[[ GIVEN DATA, beginning ]]

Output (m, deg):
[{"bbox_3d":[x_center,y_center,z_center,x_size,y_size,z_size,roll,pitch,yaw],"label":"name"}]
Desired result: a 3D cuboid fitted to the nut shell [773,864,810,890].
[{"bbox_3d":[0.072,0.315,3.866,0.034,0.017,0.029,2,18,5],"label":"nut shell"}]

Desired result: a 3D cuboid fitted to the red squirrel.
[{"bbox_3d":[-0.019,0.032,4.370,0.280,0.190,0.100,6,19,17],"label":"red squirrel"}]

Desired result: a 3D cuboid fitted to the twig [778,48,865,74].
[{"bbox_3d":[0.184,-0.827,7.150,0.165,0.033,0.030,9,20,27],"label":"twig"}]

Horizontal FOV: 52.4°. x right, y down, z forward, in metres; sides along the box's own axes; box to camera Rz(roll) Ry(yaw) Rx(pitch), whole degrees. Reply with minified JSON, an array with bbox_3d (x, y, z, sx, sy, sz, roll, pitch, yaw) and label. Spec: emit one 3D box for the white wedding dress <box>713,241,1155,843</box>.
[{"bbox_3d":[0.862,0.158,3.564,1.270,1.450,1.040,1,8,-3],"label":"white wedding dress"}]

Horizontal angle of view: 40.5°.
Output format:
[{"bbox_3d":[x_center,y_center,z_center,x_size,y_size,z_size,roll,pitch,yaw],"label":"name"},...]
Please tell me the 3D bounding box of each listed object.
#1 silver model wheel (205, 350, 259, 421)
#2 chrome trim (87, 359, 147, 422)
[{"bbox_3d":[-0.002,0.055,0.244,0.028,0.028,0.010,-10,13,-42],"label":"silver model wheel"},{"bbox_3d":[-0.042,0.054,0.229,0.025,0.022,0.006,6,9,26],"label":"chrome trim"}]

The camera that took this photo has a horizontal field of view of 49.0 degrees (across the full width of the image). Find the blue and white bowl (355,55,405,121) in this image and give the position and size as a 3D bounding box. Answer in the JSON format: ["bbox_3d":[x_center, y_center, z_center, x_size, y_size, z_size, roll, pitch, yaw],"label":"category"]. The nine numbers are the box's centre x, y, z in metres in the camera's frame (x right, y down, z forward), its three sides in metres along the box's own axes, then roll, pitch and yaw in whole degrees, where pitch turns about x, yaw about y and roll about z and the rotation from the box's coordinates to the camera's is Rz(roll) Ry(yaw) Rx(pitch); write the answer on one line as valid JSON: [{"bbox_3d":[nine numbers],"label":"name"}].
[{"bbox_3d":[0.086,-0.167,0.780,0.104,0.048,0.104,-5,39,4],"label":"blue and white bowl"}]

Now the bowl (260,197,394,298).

[[ GIVEN DATA, end ]]

▶ _PROBLEM DETAILS_: Copy all the records above precisely.

▶ _EXERCISE ANSWER_:
Output (m, deg):
[{"bbox_3d":[x_center,y_center,z_center,x_size,y_size,z_size,roll,pitch,yaw],"label":"name"}]
Desired result: a 3D cuboid fitted to the nut shell [773,864,810,890].
[{"bbox_3d":[0.072,0.315,3.866,0.034,0.017,0.029,2,18,5],"label":"nut shell"}]

Desired result: a 3D cuboid fitted to the red squirrel.
[{"bbox_3d":[-0.019,0.032,4.370,0.280,0.190,0.100,6,19,17],"label":"red squirrel"}]

Desired result: a 3D cuboid fitted to the twig [778,48,865,74].
[{"bbox_3d":[0.184,-0.827,7.150,0.165,0.033,0.030,9,20,27],"label":"twig"}]

Horizontal FOV: 52.4°. x right, y down, z forward, in metres; sides along the box's own axes; box to camera Rz(roll) Ry(yaw) Rx(pitch), whole degrees. Reply with minified JSON, an array with bbox_3d (x, y, z, sx, sy, sz, roll, pitch, yaw) and label. Spec: emit one 3D box for the white wedding dress <box>713,241,1155,843</box>.
[{"bbox_3d":[0.862,0.158,3.564,1.270,1.450,1.040,1,8,-3],"label":"white wedding dress"}]

Horizontal angle of view: 40.5°.
Output format:
[{"bbox_3d":[x_center,y_center,z_center,x_size,y_size,z_size,roll,pitch,yaw],"label":"name"},...]
Please tell me the 3D bounding box of each listed object.
#1 silver model wheel (205, 350, 259, 421)
#2 chrome trim (87, 359, 147, 422)
[{"bbox_3d":[-0.002,0.055,0.244,0.028,0.028,0.010,-10,13,-42],"label":"silver model wheel"},{"bbox_3d":[-0.042,0.054,0.229,0.025,0.022,0.006,6,9,26],"label":"chrome trim"}]

The camera that took this photo has a horizontal field of view of 49.0 degrees (across the full width of the image). Find the blue and white bowl (355,55,405,121) in this image and give the position and size as a 3D bounding box. Answer in the JSON format: ["bbox_3d":[x_center, y_center, z_center, x_size, y_size, z_size, roll, pitch, yaw],"label":"category"]. The nine numbers are the box's centre x, y, z in metres in the camera's frame (x right, y down, z forward), its three sides in metres along the box's own axes, then roll, pitch and yaw in whole degrees, where pitch turns about x, yaw about y and roll about z and the rotation from the box's coordinates to the camera's is Rz(roll) Ry(yaw) Rx(pitch); write the answer on one line as valid JSON: [{"bbox_3d":[nine numbers],"label":"name"}].
[{"bbox_3d":[0.086,-0.167,0.780,0.104,0.048,0.104,-5,39,4],"label":"blue and white bowl"}]

Now the bowl (260,197,394,298).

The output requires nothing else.